O que fazer:
1. Segundo a notícia sobre o IPI dos carros importados, até quando vai a vigência da medida?
2. Por favor, explique, com base na notícia sobre o IPI dos carros importados, qual motivo Miriam Belchior apresentou para a adoção da medida.

Publicado por Redação em Notícias Gerais - 19/09/2011 às 18:17:44

Miriam Belchior tenta defender IPI maior para empresários

A ministra Miriam Belchior (Planejamento) teve que defender a medida que elevou o IPI para carros importados, anunciada na semana passada, a uma plateia de empresários em São Paulo.

A medida foi alvo de críticas durante evento organizado pelo Lide, grupo de empresários encabeçados por João Dória Jr.

"Adotamos essa medida, mas não significa que não possamos refletir e melhorá-la", afirmou Belchior. A ministra, entretanto, deixou claro que não estão previstas emendas até o fim da vigência da medida, em dezembro de 2012.

"Ninguém aqui está propondo mudança em uma medida que foi recém-lançada" disse. "Se for necessário, a gente faz mudanças, mas só depois do prazo de vigência da medida."

João Dória Jr. classificou a medida de "discriminatória" e "protecionista" e foi aplaudido. Ele questionou se a decisão de sobretaxar veículos importados era unânime entre os integrantes do governo.

"Tem-se a notícia de que o ministro de Indústria e Comércio [Fernando Pimentel] tinha uma visão diferente em relação a este tema e não teria apoiado num primeiro momento a decisão de sobretaxar os automóveis importados", afirmou Dória.

Miriam respondeu rapidamente.

"Essa é a posição do governo", afirmou. "Pode ter uma pessoa ou outra com essa posição, mas a do governo é a que foi adotada".

Um representante do setor de auto-peças afirmou que os empresários do setor não foram ouvidos sobre as mudanças estipuladas. A ministra, novamente, respondeu enfaticamente. "O Ministério da Fazenda chamou o setor para discutir no âmbito do programa Brasil Maior, que se desdobrou em reuniões subsequentes", afirmou a ministra. "Duvido que haja governo que tenha discutido mais com o setor empresarial suas ações do que os governos Lula e Dilma."

Miriam Belchior defendeu que as empresas estrangeiras estão de olho no mercado consumidor brasileiro e que o governo tenta, com a medida, preservar empregos e as empresas nacionais.

"Essas empresas podem adaptar seus planos de negócios para gerar empregos aqui", afirmou.

Dados de estimativa de pose relativa:
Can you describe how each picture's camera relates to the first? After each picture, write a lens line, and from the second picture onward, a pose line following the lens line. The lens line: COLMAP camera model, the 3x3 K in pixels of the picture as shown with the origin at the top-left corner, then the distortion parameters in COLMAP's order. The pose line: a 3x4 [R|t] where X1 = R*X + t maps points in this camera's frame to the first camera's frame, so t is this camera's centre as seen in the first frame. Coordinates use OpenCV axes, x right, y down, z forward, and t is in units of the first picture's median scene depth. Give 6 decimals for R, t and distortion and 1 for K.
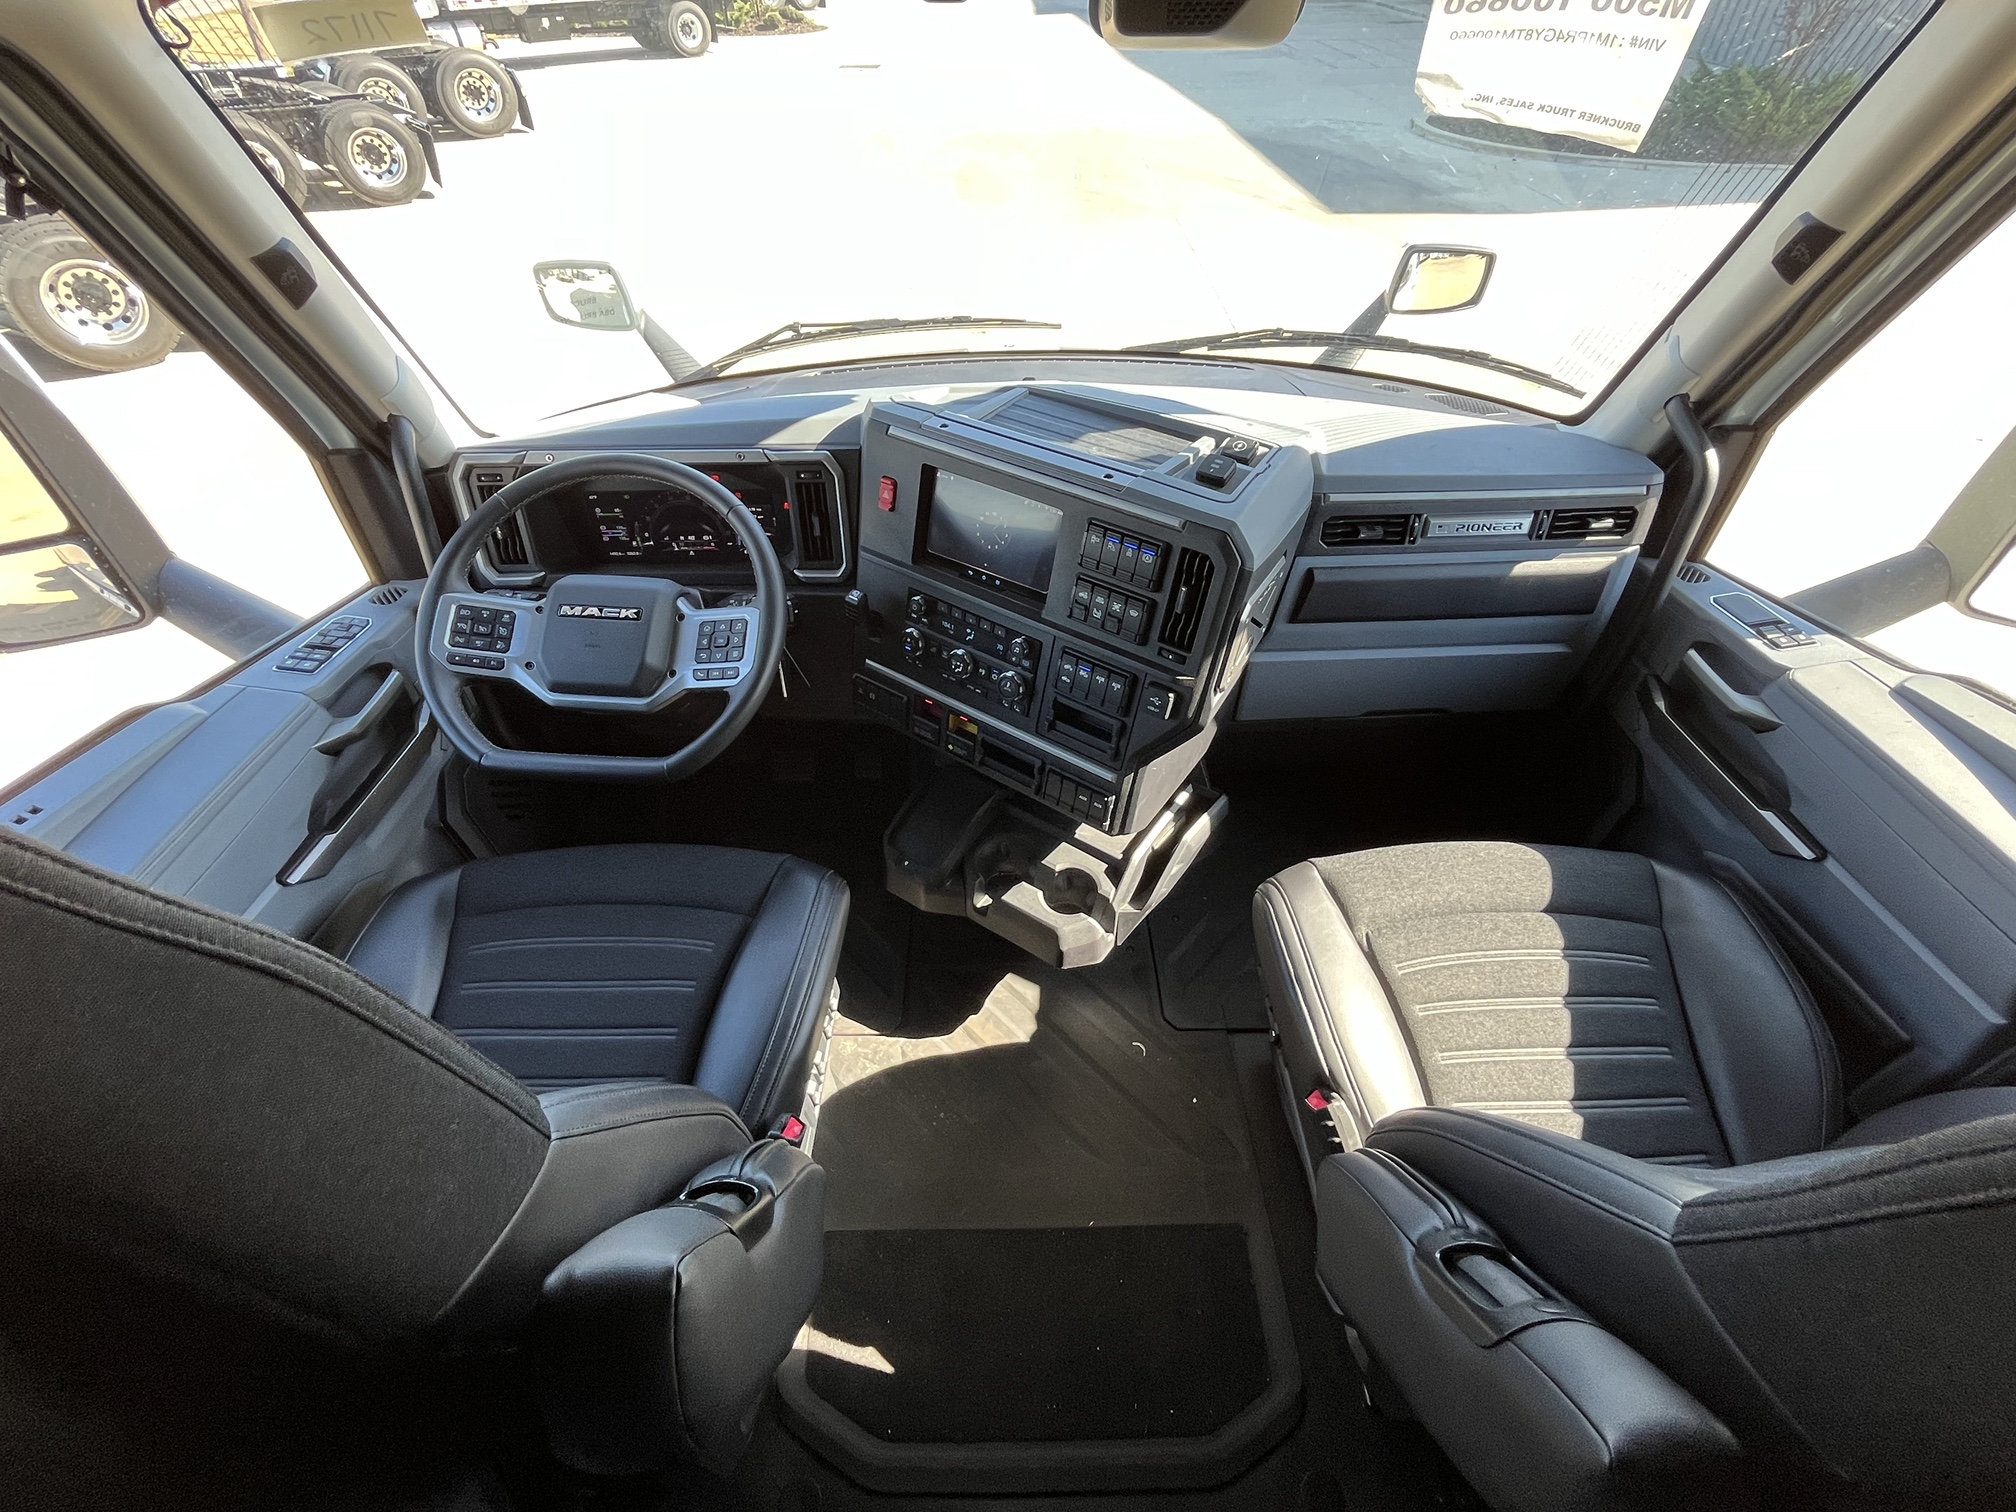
lens RADIAL K [[910.7, 0, 997.4], [0, 910.7, 787.2], [0, 0, 1]] dist [-0.000032, 0.000587]
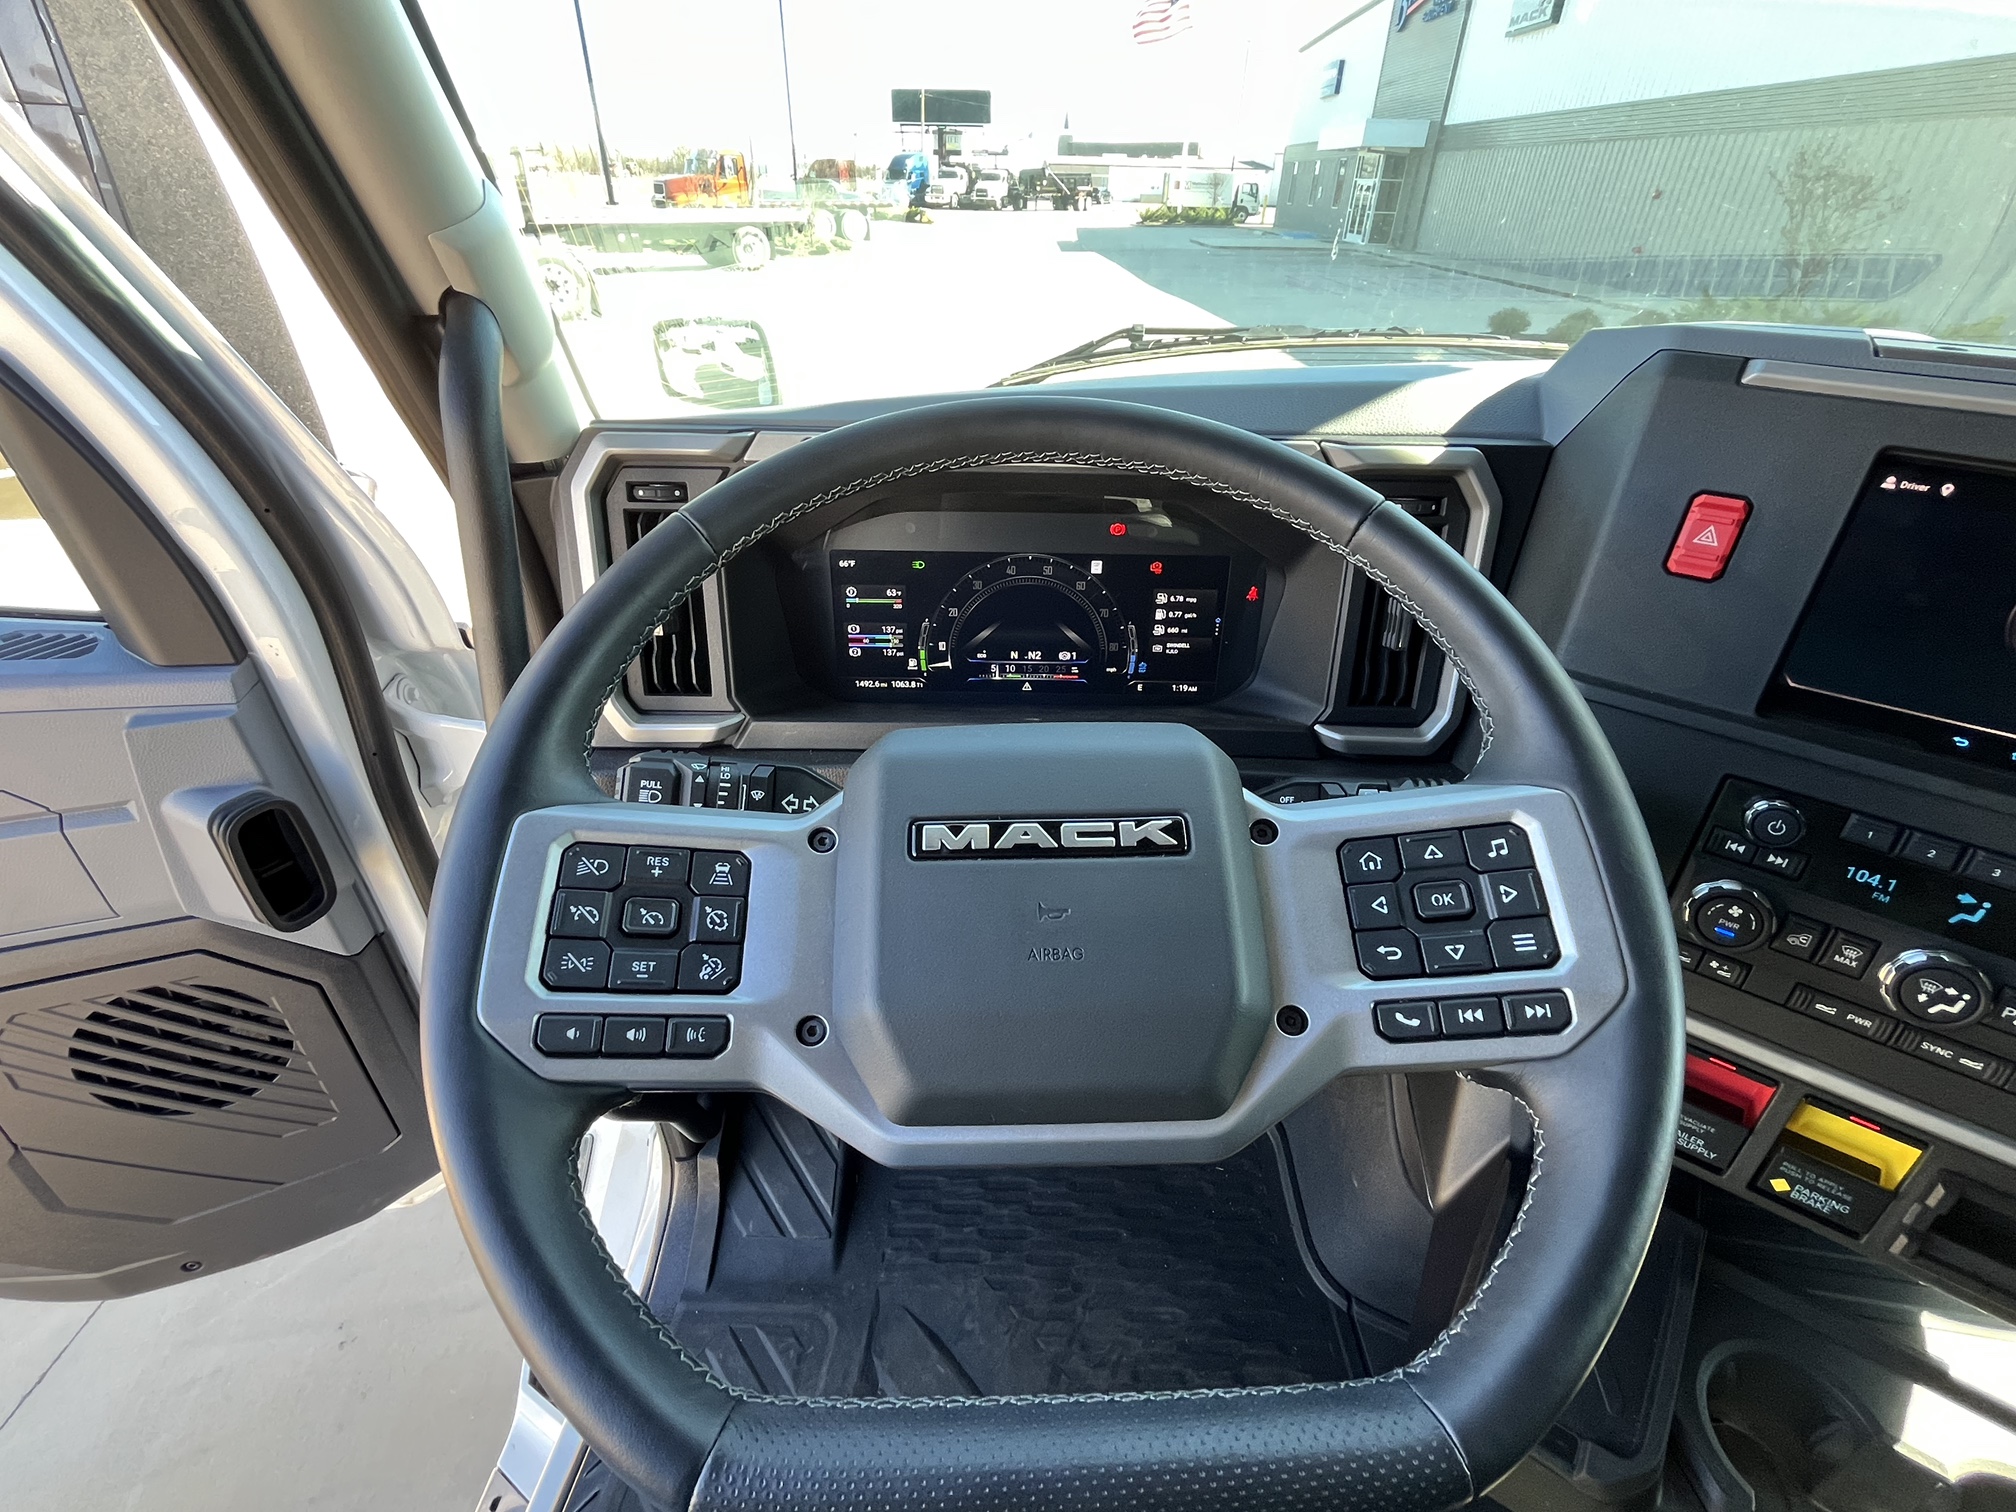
lens RADIAL K [[910.7, 0, 996.4], [0, 910.7, 750.7], [0, 0, 1]] dist [-0.000032, 0.000587]
pose [[0.999723, 0.022418, 0.007154, -0.393900], [-0.020337, 0.976034, -0.216668, -0.135202], [-0.011840, 0.216462, 0.976219, 0.605964]]
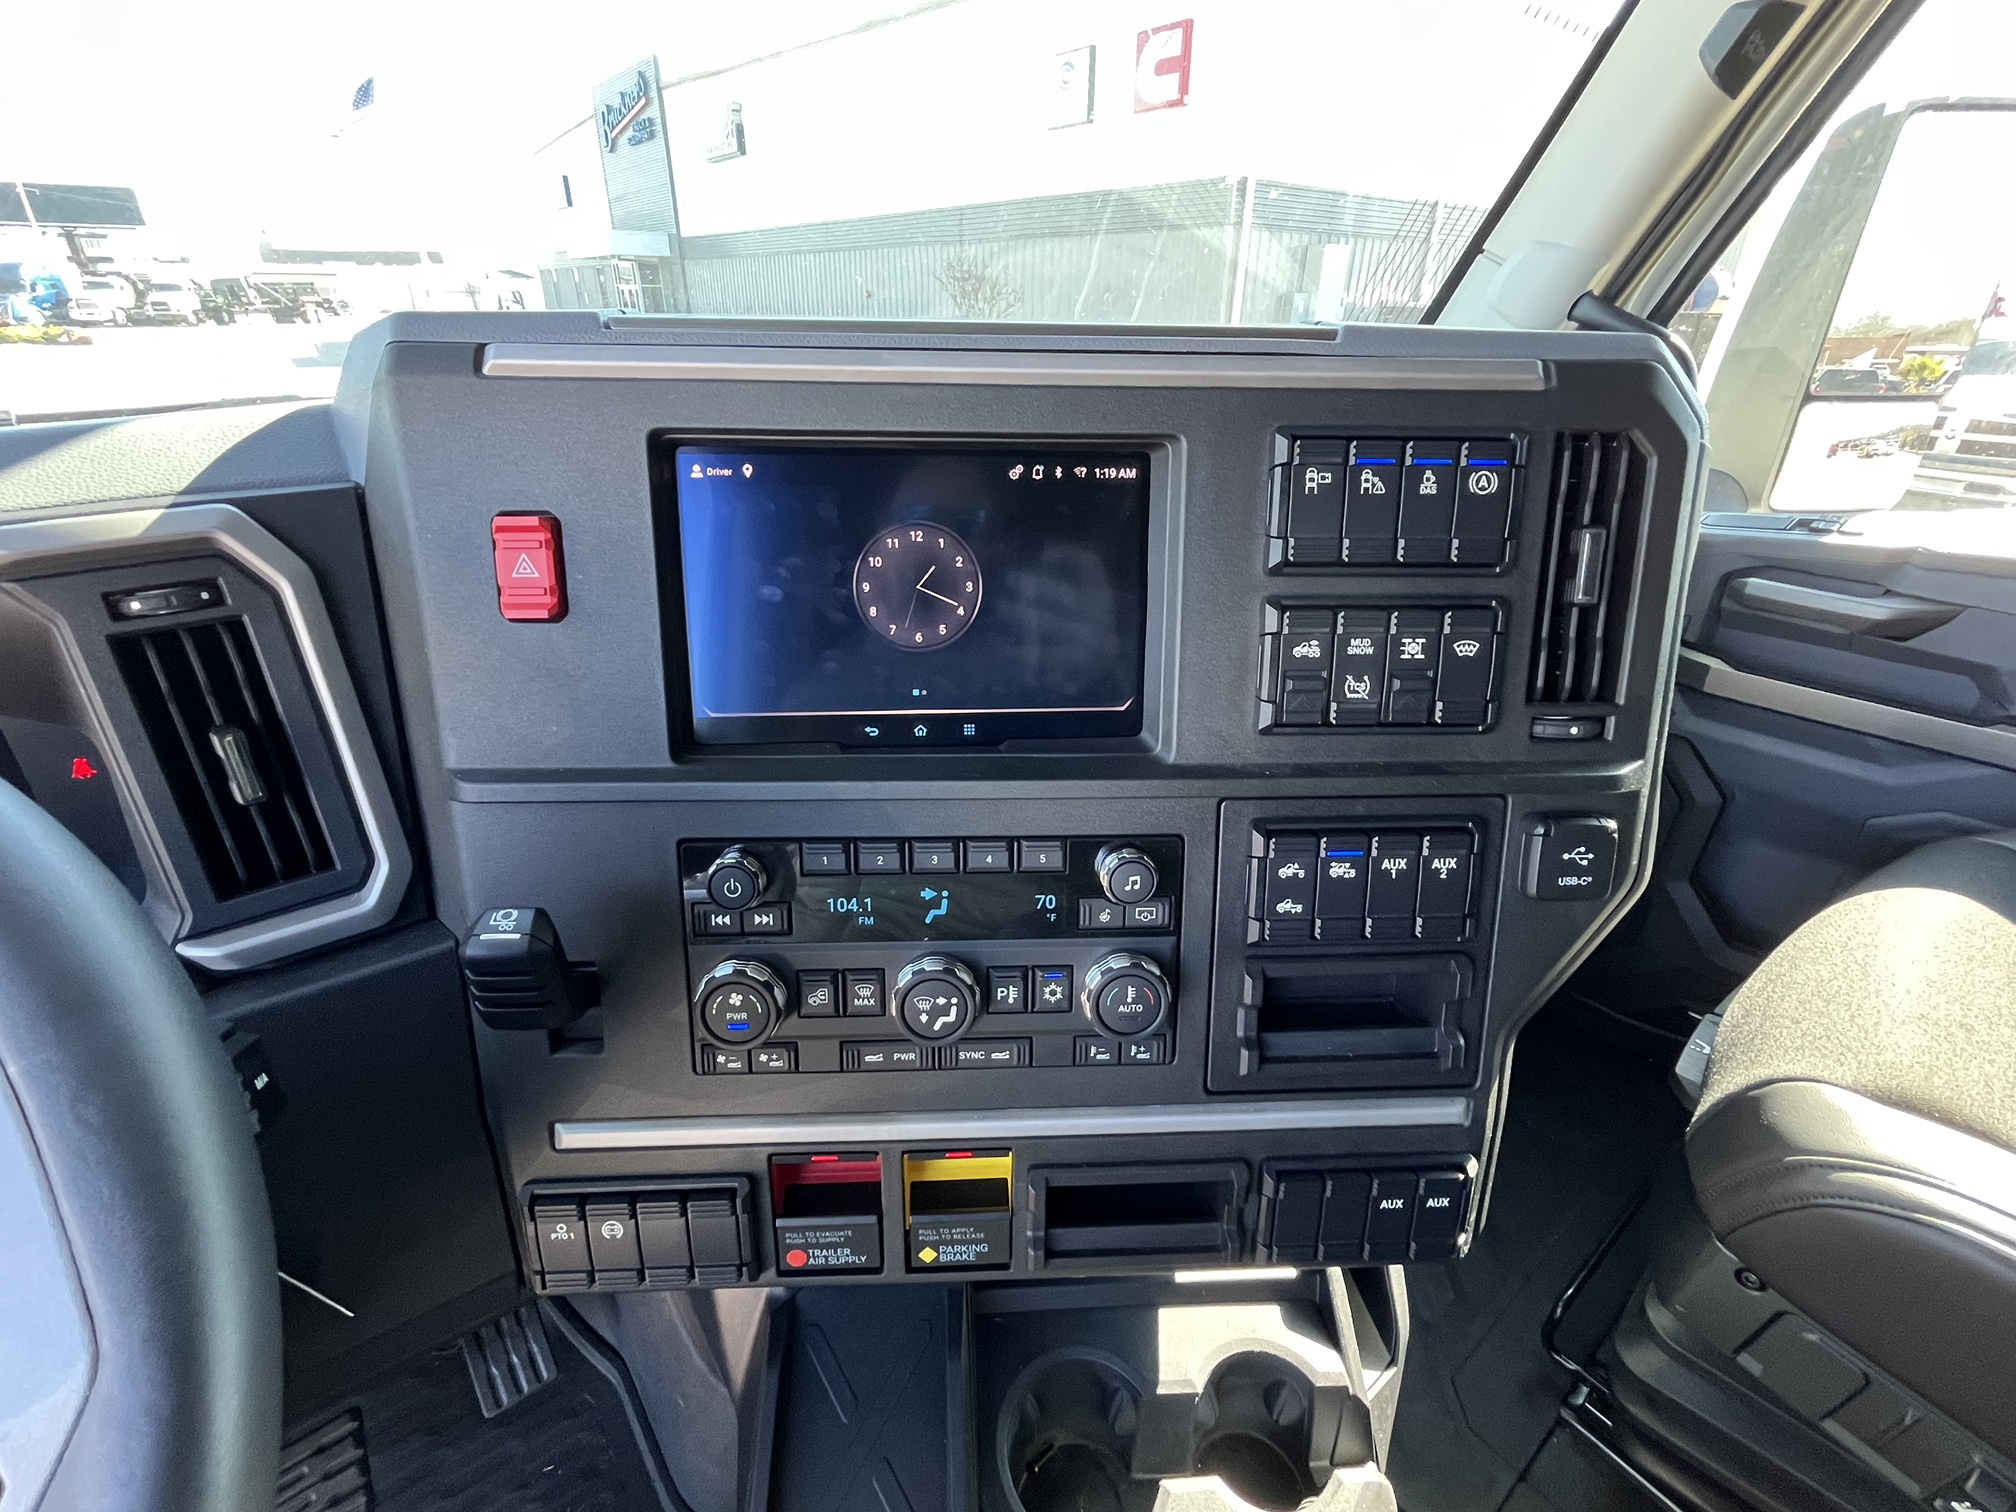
lens RADIAL K [[910.7, 0, 995.6], [0, 910.7, 753.7], [0, 0, 1]] dist [-0.000032, 0.000587]
pose [[0.788731, -0.268470, 0.553017, -0.169644], [0.425822, 0.887423, -0.176510, -0.140161], [-0.443372, 0.374706, 0.814258, 0.665505]]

Respostas em ordem:
1. Até dezembro de 2012.

2. Segundo a ministra, as empresas estrangeiras estão de olho no mercado consumidor brasileiro, e o governo tenta, com a medida, preservar empregos e as empresas nacionais. Ela acrescentou que essas empresas podem adaptar seus planos de negócios para gerar empregos aqui.